Requirement A: Copy the passage of the BitBox article that runs from "Dr. Dobb's Sourcebook" to "can reached 71055.1240@compuserve.com.", keeping every word and mark unchanged.

Designing BitBox

Dr. Dobb's Sourcebook March/April 1997

Lean, mean, and flexible data management

By Lou Grinzo

Lou, a programmer, consultant, and technical writer, is the author of The Zen of Windows 95 Programming (Coriolis Books, 1995). He can reached 71055.1240@compuserve.com.

Data is a harsh mistress, to paraphrase Robert Heinlein. File formats, data formats, access methods, performance and security concerns, as well as distribution, installation, and maintenance issues are just some of the details that can quickly turn into nightmares when your application and its data encounter the real world. Such "opportunities for creativity" can be bewildering and frustrating, and worse, they can delay the release of your application and dramatically increase life cycle costs. My partner and I have been wrestling with these issues in various forms on consulting and contract programming jobs for years. Recently, we had to deal with a particularly demanding set of requirements that prompted me to use my toolbox of file-access routines as the foundation for a new database tool I call "BitBox." This project had more than its share of surprises. In fact, by the time I finished the basic design, I appreciated more than ever the old line about how anyone can build a bridge that will stand up, but it takes an engineer to build one that will just barely stand up.

Data is Hard

The project required us to write a Windows 3.1 application to be distributed via diskette to tens of thousands of customers. The eventual users of our program varied widely in computer literacy, from absolute beginners to gurus of the first order. This, coupled with the technical details of the project, suggested to us that we needed a custom solution, one that displayed the following characteristics:

Read-only access to about two dozen data files of wildly differing geometries. Because each file had a different record definition, there was no practical way we could have forced the information into appreciably fewer files.
Speed. Our application needed to read considerable amounts of data as the user interacted with it, so file access and processing had to be efficient to be "hidden" in screen-to-screen response time. This would be particularly difficult on the older PCs still used in corporate settings. Essentially, we had to support any system that could run Windows 3.1, such as a 386/16 with 4 MB of RAM.
Small size. We needed to distribute the application, help file, data files, numerous Windows metafiles, and an installation program on as few floppies as possible -- preferably one. Since adding even one floppy to the final package would have considerably increased the total cost of distribution, every byte had to pull its own weight.
Enough security to detect vandals and foil casual snoopers.
Enough flexibility to allow us to maintain the master copy of our data in Microsoft Access, our preferred tool. We weren't concerned about converting the data from Access to another format as part of our development process.

Because of the wide range of user-experience levels we had to accommodate, we decided not to use a DLL on the project, since we didn't want the added headache at installation time. Similarly, we didn't want all our data floating about as individual disk files, where they could be deleted, moved, renamed, edited, or otherwise mangled by well-meaning users. (I've seen external files subjected to just about every imaginable indignity at one time or another, and my programs and I have the scars to prove it.) We decided that our solution should also provide a robust and automatic way for the application to identify the set of data files, including a version number, since it seemed likely that there would be later, data-only updates to the program.

Since the hardware and software configurations of our users were another unknown, we wanted to place the minimum burden possible on the operating system. With all those data files, we wanted to avoid running out of file handles, of course, but we also wanted to avoid having to warp the program's logic to open only one or two files at a time. While constant file opens and closes probably would not have seriously impacted performance, we knew it wouldn't have helped matters. Similarly, we needed to ensure that our data was available at run time in exactly the format we wanted, without wasting cycles on data conversions.

Requirement B: List each line in the entries below that contains the string "catalogue", treating case as significant.

Records to process:
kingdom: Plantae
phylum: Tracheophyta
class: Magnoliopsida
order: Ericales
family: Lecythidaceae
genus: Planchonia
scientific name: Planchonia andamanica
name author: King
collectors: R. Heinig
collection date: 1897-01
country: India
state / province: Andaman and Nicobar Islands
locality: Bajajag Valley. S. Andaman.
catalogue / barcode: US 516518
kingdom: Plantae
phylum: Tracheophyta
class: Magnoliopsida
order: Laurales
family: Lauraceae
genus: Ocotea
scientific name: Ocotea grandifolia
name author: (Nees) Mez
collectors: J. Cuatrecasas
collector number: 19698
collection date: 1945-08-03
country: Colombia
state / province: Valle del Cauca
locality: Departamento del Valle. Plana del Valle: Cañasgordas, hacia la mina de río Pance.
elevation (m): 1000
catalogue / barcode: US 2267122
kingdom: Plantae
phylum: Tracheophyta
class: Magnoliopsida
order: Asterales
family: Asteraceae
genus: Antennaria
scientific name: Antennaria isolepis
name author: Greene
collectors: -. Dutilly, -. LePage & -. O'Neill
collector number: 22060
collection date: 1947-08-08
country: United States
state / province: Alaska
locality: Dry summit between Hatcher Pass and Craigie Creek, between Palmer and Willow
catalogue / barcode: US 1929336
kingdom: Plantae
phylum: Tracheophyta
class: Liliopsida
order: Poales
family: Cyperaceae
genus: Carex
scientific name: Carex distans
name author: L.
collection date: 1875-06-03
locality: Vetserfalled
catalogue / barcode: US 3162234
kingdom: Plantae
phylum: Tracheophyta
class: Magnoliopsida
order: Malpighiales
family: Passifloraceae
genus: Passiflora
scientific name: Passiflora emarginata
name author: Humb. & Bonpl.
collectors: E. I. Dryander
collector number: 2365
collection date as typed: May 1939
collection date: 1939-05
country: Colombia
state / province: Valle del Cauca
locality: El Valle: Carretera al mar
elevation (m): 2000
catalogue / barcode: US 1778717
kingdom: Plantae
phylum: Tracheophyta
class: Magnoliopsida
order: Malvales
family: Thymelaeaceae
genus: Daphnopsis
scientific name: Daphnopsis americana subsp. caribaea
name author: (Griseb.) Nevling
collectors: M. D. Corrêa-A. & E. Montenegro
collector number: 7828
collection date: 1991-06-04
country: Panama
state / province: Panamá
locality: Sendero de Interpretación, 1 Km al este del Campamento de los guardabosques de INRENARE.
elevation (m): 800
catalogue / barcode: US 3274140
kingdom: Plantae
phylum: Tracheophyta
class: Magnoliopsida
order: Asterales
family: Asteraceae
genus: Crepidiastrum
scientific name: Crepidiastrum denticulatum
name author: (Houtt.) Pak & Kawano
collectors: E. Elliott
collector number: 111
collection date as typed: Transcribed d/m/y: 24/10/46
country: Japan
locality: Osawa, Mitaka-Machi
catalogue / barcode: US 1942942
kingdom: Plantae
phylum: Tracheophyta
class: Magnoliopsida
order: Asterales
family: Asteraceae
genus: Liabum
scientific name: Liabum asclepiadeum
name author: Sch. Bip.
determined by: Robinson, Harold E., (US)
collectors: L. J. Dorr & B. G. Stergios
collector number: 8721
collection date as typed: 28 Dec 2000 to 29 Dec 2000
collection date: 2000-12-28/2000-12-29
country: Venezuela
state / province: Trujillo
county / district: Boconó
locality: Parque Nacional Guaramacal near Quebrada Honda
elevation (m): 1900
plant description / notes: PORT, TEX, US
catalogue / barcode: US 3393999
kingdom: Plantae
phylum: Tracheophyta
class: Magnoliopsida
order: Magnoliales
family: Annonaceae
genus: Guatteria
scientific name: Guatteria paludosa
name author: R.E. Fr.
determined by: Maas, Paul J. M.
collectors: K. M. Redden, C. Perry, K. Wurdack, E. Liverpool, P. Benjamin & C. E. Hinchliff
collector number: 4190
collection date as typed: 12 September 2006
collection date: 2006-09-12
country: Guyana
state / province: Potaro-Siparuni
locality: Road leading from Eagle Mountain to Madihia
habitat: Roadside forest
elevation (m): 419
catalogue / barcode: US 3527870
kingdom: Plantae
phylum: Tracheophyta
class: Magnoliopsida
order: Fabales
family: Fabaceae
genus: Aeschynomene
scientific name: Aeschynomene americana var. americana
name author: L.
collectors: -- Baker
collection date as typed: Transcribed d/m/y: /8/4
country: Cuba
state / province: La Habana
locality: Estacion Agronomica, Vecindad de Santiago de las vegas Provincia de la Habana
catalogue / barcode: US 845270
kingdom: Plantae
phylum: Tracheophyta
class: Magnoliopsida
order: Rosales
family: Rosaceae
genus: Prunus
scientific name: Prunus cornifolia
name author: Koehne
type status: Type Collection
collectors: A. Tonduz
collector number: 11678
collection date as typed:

Task solution A:
Dr. Dobb's Sourcebook March/April 1997

Lean, mean, and flexible data management

By Lou Grinzo

Lou, a programmer, consultant, and technical writer, is the author of The Zen of Windows 95 Programming (Coriolis Books, 1995). He can reached 71055.1240@compuserve.com.

Task solution B:
catalogue / barcode: US 516518
catalogue / barcode: US 2267122
catalogue / barcode: US 1929336
catalogue / barcode: US 3162234
catalogue / barcode: US 1778717
catalogue / barcode: US 3274140
catalogue / barcode: US 1942942
catalogue / barcode: US 3393999
catalogue / barcode: US 3527870
catalogue / barcode: US 845270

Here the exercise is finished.